[DIRECTIONS] Without the images, set down each entry exactly.

[RECORDS SUPPLIED]
-----

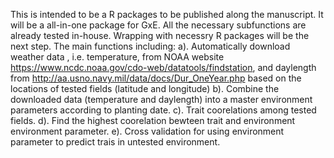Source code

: This is intended to be a R packages to be published along the manuscript. It will be a all-in-one package for GxE. 
All the necessary subfunctions are already tested in-house. Wrapping with necessry R packages will be the next step.
The main functions including:
a). Automatically download weather data , i.e. temperature, from NOAA website https://www.ncdc.noaa.gov/cdo-web/datatools/findstation,
    and daylength from http://aa.usno.navy.mil/data/docs/Dur_OneYear.php based on the locations of tested fields (latitude and longitude)
b). Combine the downloaded data (temperature and daylength) into a master environment parameters according to planting date.
c). Trait coorelations among tested fields.
d). Find the highest coorelation bewteen trait and environment environment parameter.
e). Cross validation for using environment parameter to predict trais in untested environment.
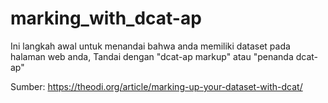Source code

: # marking_with_dcat-ap
Ini langkah awal untuk menandai bahwa anda memiliki dataset pada halaman web anda, Tandai dengan "dcat-ap markup" atau "penanda dcat-ap"

Sumber:
https://theodi.org/article/marking-up-your-dataset-with-dcat/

-----

[SOLUTION FOR THIS PROBLEM]
Source code

: This is intended to be a R packages to be published along the manuscript. It will be a all-in-one package for GxE. 
All the necessary subfunctions are already tested in-house. Wrapping with necessry R packages will be the next step.
The main functions including:
a). Automatically download weather data , i.e. temperature, from NOAA website https://www.ncdc.noaa.gov/cdo-web/datatools/findstation,
    and daylength from http://aa.usno.navy.mil/data/docs/Dur_OneYear.php based on the locations of tested fields (latitude and longitude)
b). Combine the downloaded data (temperature and daylength) into a master environment parameters according to planting date.
c). Trait coorelations among tested fields.
d). Find the highest coorelation bewteen trait and environment environment parameter.
e). Cross validation for using environment parameter to predict trais in untested environment.
Source code

: # marking_with_dcat-ap
Ini langkah awal untuk menandai bahwa anda memiliki dataset pada halaman web anda, Tandai dengan "dcat-ap markup" atau "penanda dcat-ap"

Sumber:
https://theodi.org/article/marking-up-your-dataset-with-dcat/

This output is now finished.